Pediatric Newsletter #13: childhood sleep, concussions, and more
Here is the latest of my more or less monthly newsletter on pediatric topics. In it I highlight and comment on new research, news stories, or anything else about children’s health that I think will interest parents. If you want to subscribe to it and get it in the form of an email each month there is a sign-up form at the very bottom of my home page.
New Study Shows How and Why Sleep Patterns Change During Adolescence
Every Parent of a teenager knows that they tend to go to sleep later and are harder to rouse out of bed in the morning. It turns out that as elementary school children become early and then mid-teenagers theses changing sleep patterns are a normal result of the hormonal changes their bodies are going through.According the data in a new study, conducted with 94 children in all, children are programmed to get less sleep as they mature.
A typical 9-year-old fell asleep at 9:30 p.m. on a weekday upon first enrolling in the study and would wake up at 6:40 a.m. By age 11, the same child would go to sleep at 10 p.m. The net result for that child – and many others in the cohort of 38 children who joined the study at 9 or 10 years old – would be steadily less sleep every night.
The study is one of the few to track individual kids for longer than a year. It showed wide individual differences in these trajectories. For some children, the data show, the shift to a later bedtime without a later wakeup time was abrupt, possibly putting them at a greater disadvantage relative to their peers in school.
The American Academy of Pediatrics has suggested later school start times for teenagers, advising school start times no earlier than 8:30 for middle and high school students.
For Kids With Simple Concussions, a Couple of Days Rest is Enough
The past few years have brought increasing attention on concussions, particularly the long-term effects of repeated concussions. We need to take them seriously. But they are common, and the vast majority of children recover without any further brain issues. The optimal way to care for children following a concussion is still unknown, although there is one key principle: a child should not do anything that could lead to another head injury, such as returning to contact sports, until the symptoms of the concussion have resolved. Common symptoms are headache, vomiting, and difficulty concentrating.
Some authorities have long recommended extensive bed rest following a concussion. A new study indicates that this is not needed and does not help the brain heal any faster. In fact, the authors noted that children placed on strict bed rest tended to focus on their symptoms even more, which is not surprising to me.
You can read more about concussions — what they are, what they mean — in a blog post I wrote here.

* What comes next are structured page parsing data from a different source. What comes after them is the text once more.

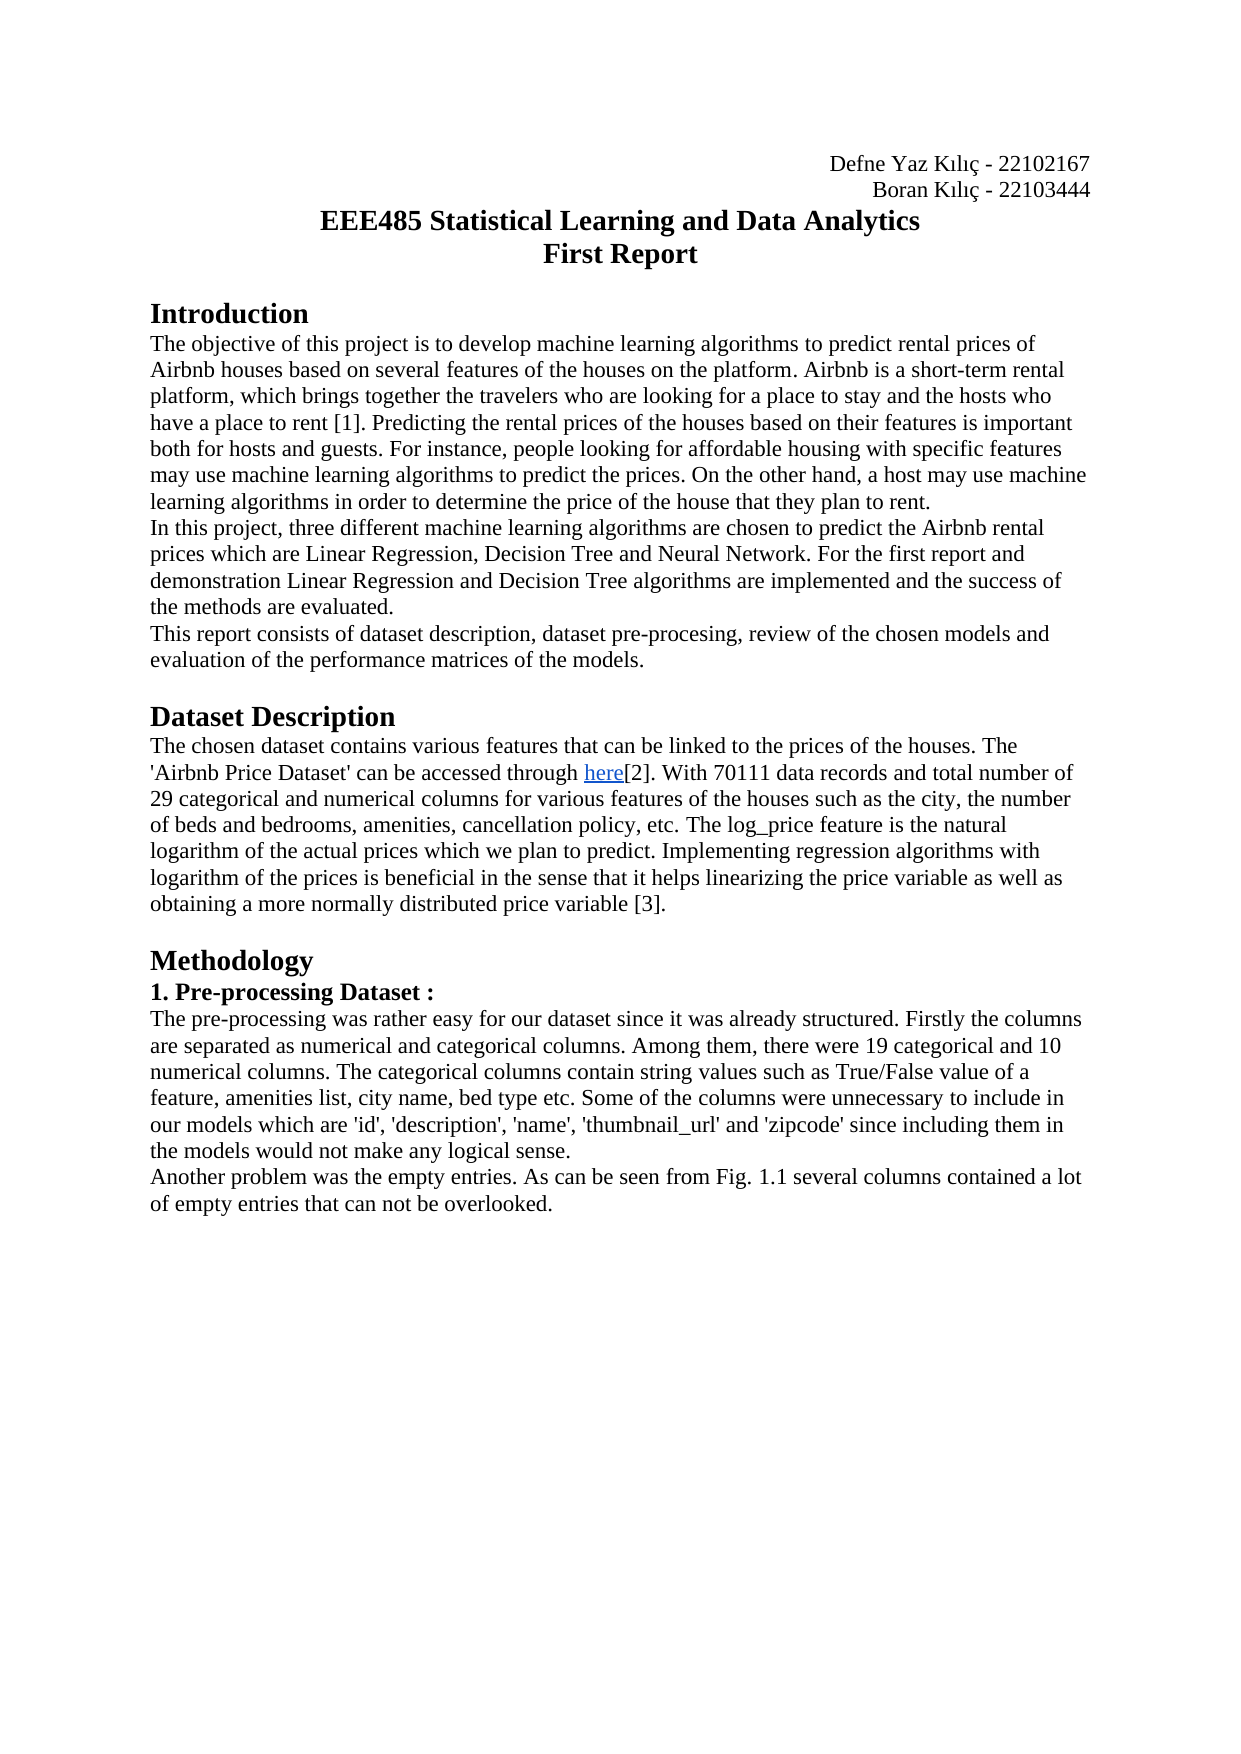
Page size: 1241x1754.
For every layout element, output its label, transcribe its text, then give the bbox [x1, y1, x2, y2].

text The chosen dataset contains various features that can be linked to the prices of the houses. The 'Airbnb Price Dataset' can be accessed through here[2]. With 70111 data records and total number of 29 categorical and numerical columns for various features of the houses such as the city, the number of beds and bedrooms, amenities, cancellation policy, etc. The log_price feature is the natural logarithm of the actual prices which we plan to predict. Implementing regression algorithms with logarithm of the prices is beneficial in the sense that it helps linearizing the price variable as well as obtaining a more normally distributed price variable [3]. [150, 732, 1090, 917]
text Boran Kılıç - 22103444 [150, 176, 1090, 203]
text Another problem was the empty entries. As can be seen from Fig. 1.1 several columns contained a lot of empty entries that can not be overlooked. [150, 1163, 1090, 1216]
text The objective of this project is to develop machine learning algorithms to predict rental prices of Airbnb houses based on several features of the houses on the platform. Airbnb is a short-term rental platform, which brings together the travelers who are looking for a place to stay and the hosts who have a place to rent [1]. Predicting the rental prices of the houses based on their features is important both for hosts and guests. For instance, people looking for affordable housing with specific features may use machine learning algorithms to predict the prices. On the other hand, a host may use machine learning algorithms in order to determine the price of the house that they plan to rent. [150, 330, 1090, 514]
text In this project, three different machine learning algorithms are chosen to predict the Airbnb rental prices which are Linear Regression, Decision Tree and Neural Network. For the first report and demonstration Linear Regression and Decision Tree algorithms are implemented and the success of the methods are evaluated. [150, 514, 1090, 619]
text First Report [150, 236, 1090, 270]
text Defne Yaz Kılıç - 22102167 [150, 150, 1090, 176]
text This report consists of dataset description, dataset pre-procesing, review of the chosen models and evaluation of the performance matrices of the models. [150, 619, 1090, 672]
text Dataset Description [150, 699, 1090, 732]
text Methodology [150, 943, 1090, 977]
text Introduction [150, 296, 1090, 330]
text 1. Pre-processing Dataset : [150, 977, 1090, 1005]
text The pre-processing was rather easy for our dataset since it was already structured. Firstly the columns are separated as numerical and categorical columns. Among them, there were 19 categorical and 10 numerical columns. The categorical columns contain string values such as True/False value of a feature, amenities list, city name, bed type etc. Some of the columns were unnecessary to include in our models which are 'id', 'description', 'name', 'thumbnail_url' and 'zipcode' since including them in the models would not make any logical sense. [150, 1005, 1090, 1163]
text EEE485 Statistical Learning and Data Analytics [150, 203, 1090, 236]
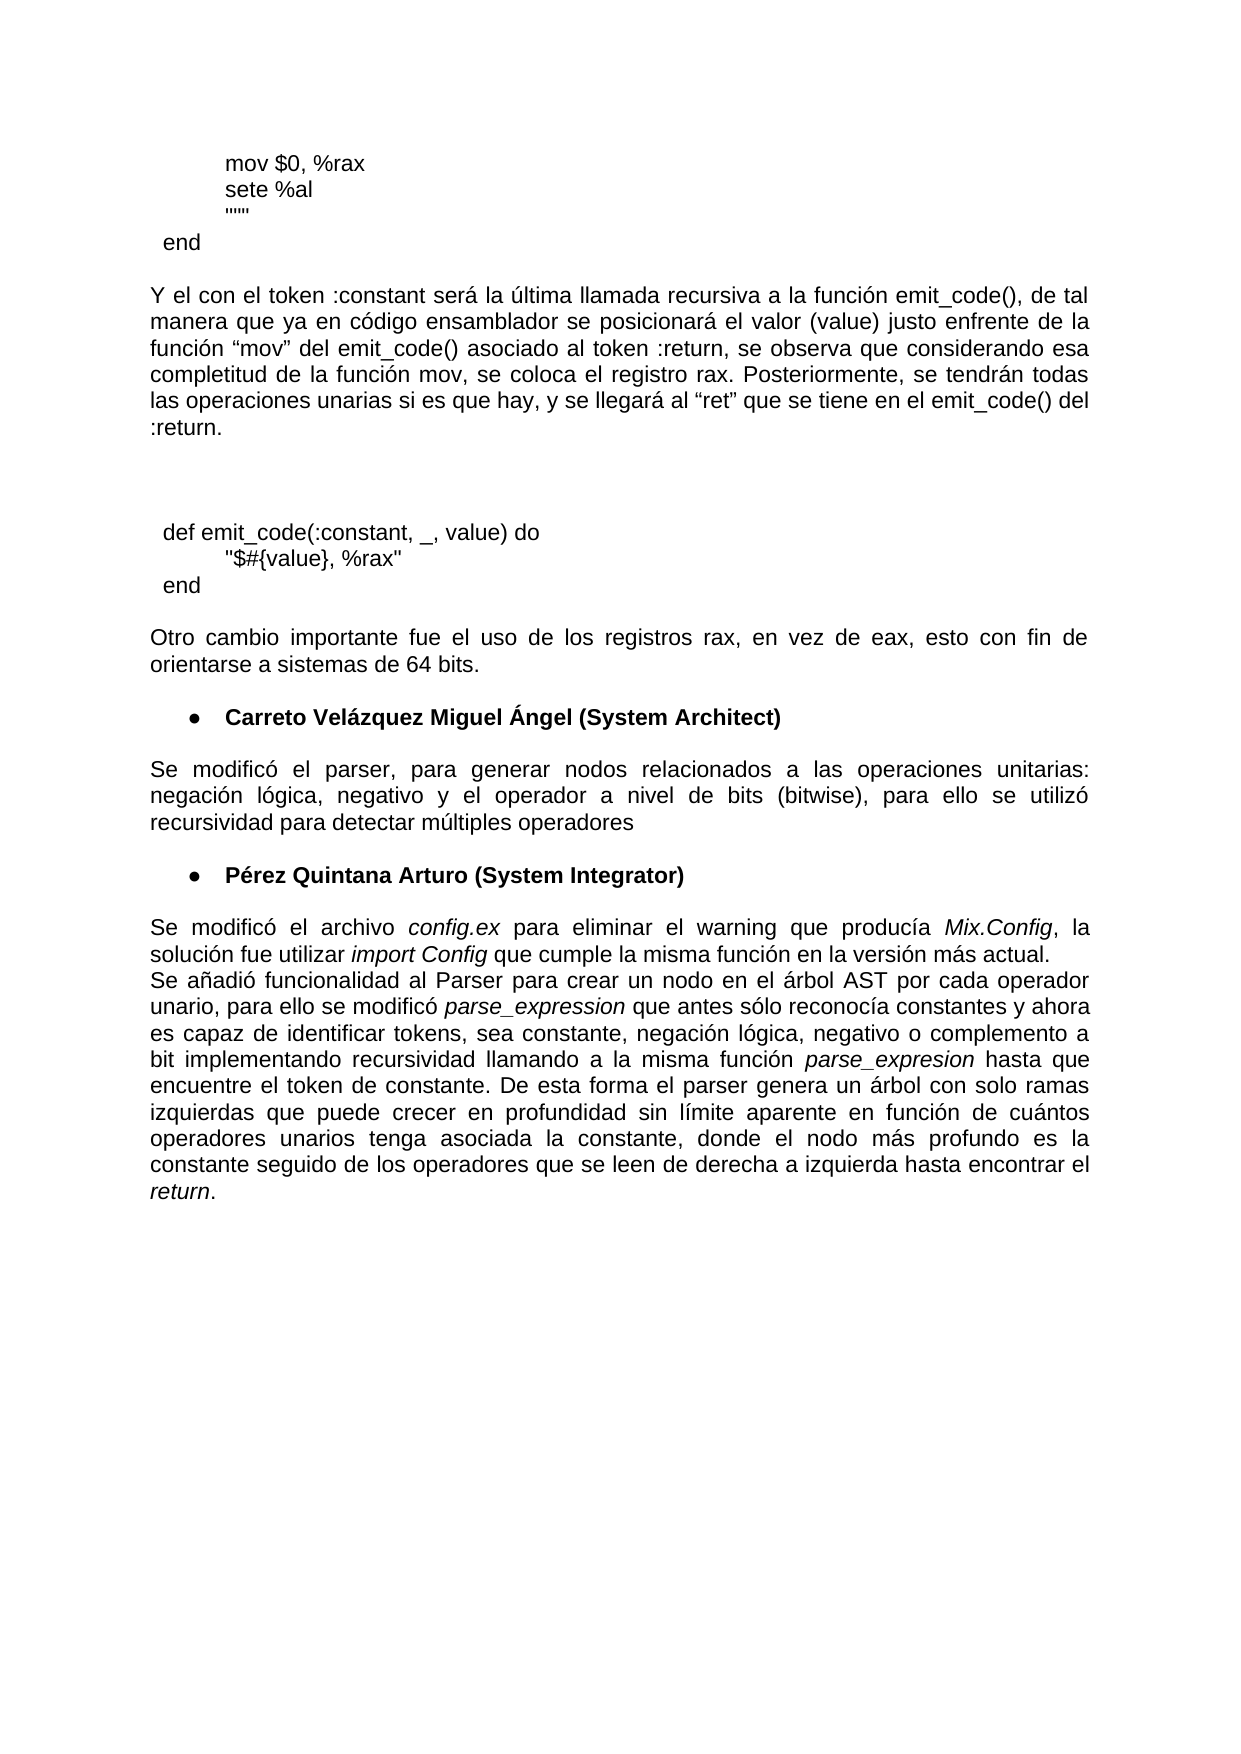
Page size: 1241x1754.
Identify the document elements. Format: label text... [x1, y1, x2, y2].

Stress During Pregnancy Can Effect Fetal Development
This study is in mice, not people, but it has very suggestive findings. The bottom line was that pregnant mice who had high levels of stress hormones had smaller offspring, and low birth weight is an important marker for later problems in infants. The effect was not because the stressed mothers ate less — they actually ate more. Although the causes of low birth weight are many, it makes sense that a stressful environment for the fetus might be one of them.
Starting Serious Contact Football Before the Age of 12 Linked to Later Brain Problems
While we’re talking about concussions and head injury (see above) another important study in the journal Neurology found, at least in NFL players a correlation between later degenerative brain problems and the age at which the player first began to play. At least minor head injury is almost inevitable in football. It is likely that there are many injuries that don’t reach the level of concussion but which, over time, add up. The identification of age 12 as the threshold for increasing risk for later problems makes sense from what we know about brain development in children.
Small Screens in a Child’s Bedroom interfere With Sleep
We should probably file this one in the common sense department, but if you allow your child to have a small screen in the bedroom, such as from a smart phone, it will interfere with his or her sleep. I know we found that to be the case with my own son. I guess it’s good to know that research confirms that.
Massive Study Confirms Safety of Measles Vaccine
Measles is very much in the news these days after the outbreak of the infection in California, which was linked to higher numbers of unvaccinated children. An inevitable byproduct has been the resurrection of fear of the vaccine. Multiple past studies have debunked any links with autism or any other serious ailments. So this study is timely.
Researchers at Kaiser-Permanente studied a total of nearly 800,000 vaccine doses over 12 years and found no serious issues.